Tariff talk dominated Tuesday’s Automotive Forum held just ahead of the annual New York International Auto Show. Since returning to the White House in January, Trump’s myriad tariff announcements have been at the center of his administration’s economic policy. Trump reversed course last Wednesday on the most onerous of his “reciprocal” tariffs for every country except China following upheaval in financial markets.

But other tariffs have stayed in place, such as a 25 percent levy on steel and aluminum imports, which affects automakers, along with the direct levy on automobile imports. On Monday, Trump opened the door to walking back his 25 percent tariff on all auto imports, saying he was “looking at something to help some of the car companies.” One of Trump’s aims with tariffs is to boost US manufacturing.

But industry experts note that automobile capital investments are multi-year commitments that require confidence in a stable commercial environment — something undermined by constant changes in policy. Patrick Manzi, chief economist at the National Automobile Dealers Association, opened Tuesday’s proceedings with a downcast outlook on the economy. “I expect to see consumers holding off on big-ticket items,” said Manzi, who has raised his odds for a US recession to 60 percent.

– Aggressive pricing – Automakers emphasized their commitment to US investments, with Volvo touting its ramping of production at a South Carolina factory and Nissan pointing to a recent decision to maintain a second shift at a Tennessee assembly plant as the companies seek to boost US output. Hyundai North America chief Randy Parker pointed to the South Korean conglomerate’s announcement of a $21 billion new steel plant in Louisiana announced last month at a White House event with Trump.

Parker, who quipped that US tariff policy might have changed since he last checked his phone, described the company’s strategy as “quite simple.” “Our plan is to sell cars period,” he said. “Sell like hell.” Hyundai has promised to hold prices steady in the short run, joining other brands like Nissan and Ford that have announced consumer-friendly pricing actions amid the tariffs.

These moves contributed to a surge in US auto sales in March as shoppers fast-forwarded purchases to get ahead of tariffs. These trends have continued thus far into April, said Thomas King, president of the data and analytics division at JD Power. King does not expect the US car market to see a significant hit from tariffs until the third quarter. But by the fourth quarter, King expects auto prices to be up around five percent due to the tariffs, resulting in about an eight percent drop in US auto sales.

These figures are based on the current economic outlook. “If we were to have a recession, it would be obviously a bigger gap,” King said.

■ DATA EXCERPTS
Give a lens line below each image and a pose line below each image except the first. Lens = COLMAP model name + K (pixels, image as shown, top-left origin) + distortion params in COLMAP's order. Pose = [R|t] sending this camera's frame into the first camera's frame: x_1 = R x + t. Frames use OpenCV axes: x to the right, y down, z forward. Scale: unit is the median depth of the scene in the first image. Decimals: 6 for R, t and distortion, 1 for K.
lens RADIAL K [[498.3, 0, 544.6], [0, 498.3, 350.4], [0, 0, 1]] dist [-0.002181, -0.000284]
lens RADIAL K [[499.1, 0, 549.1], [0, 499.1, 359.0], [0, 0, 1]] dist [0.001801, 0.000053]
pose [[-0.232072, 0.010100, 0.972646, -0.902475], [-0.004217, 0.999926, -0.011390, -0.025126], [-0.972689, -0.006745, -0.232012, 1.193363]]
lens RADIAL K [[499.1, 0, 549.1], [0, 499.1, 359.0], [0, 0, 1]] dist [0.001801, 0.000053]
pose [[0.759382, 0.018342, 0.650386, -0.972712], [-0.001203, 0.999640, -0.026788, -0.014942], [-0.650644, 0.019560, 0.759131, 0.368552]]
==
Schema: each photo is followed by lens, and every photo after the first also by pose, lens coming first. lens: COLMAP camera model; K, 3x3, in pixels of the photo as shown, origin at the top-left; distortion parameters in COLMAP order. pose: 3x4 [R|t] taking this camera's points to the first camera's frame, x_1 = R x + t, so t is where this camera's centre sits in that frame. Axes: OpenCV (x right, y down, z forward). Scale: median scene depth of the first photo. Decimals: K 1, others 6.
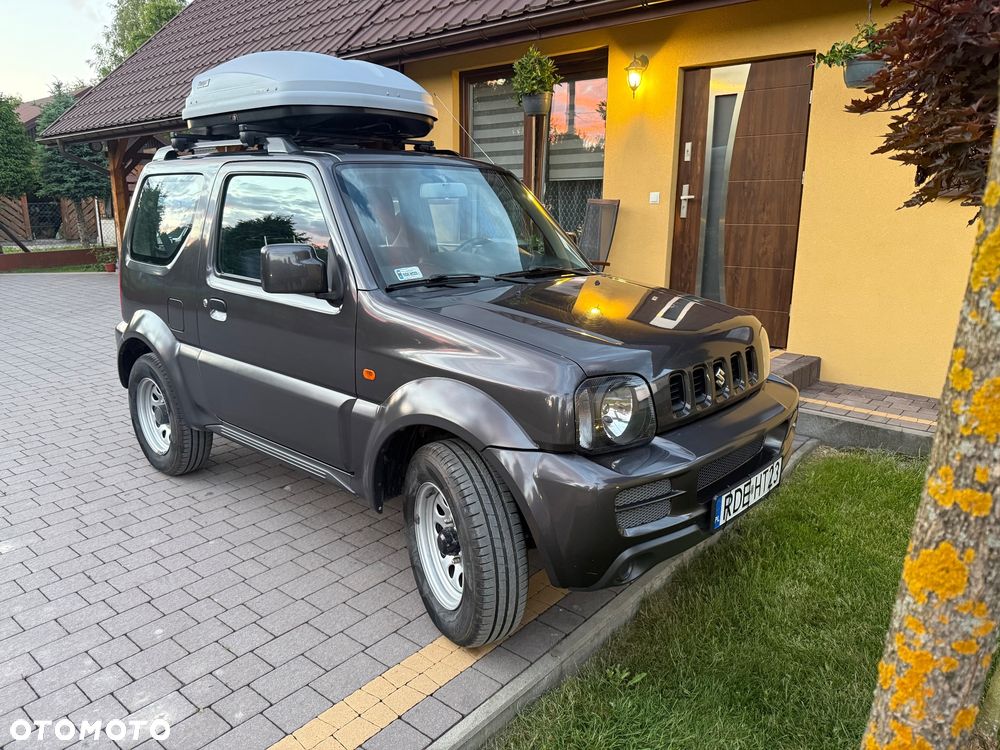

■ TASKS FOR THIS EXERCISE
A. Reproduce, word for word, the section of the auto tariffs article starting at "But other tariffs" and ending at "boost US manufacturing.".
B. Answer these about the auto tariffs article:
(i) What odds does Patrick Manzi now give for a US recession?
(ii) In which state is Hyundai's new $21 billion steel plant?
(iii) About how much does Thomas King expect US auto sales to drop by the fourth quarter?
The listing has no connection to the text.

■ RESPONSES PER TASK
A.
But other tariffs have stayed in place, such as a 25 percent levy on steel and aluminum imports, which affects automakers, along with the direct levy on automobile imports. On Monday, Trump opened the door to walking back his 25 percent tariff on all auto imports, saying he was “looking at something to help some of the car companies.” One of Trump’s aims with tariffs is to boost US manufacturing.

B.
(i) 60 percent
(ii) Louisiana
(iii) About eight percent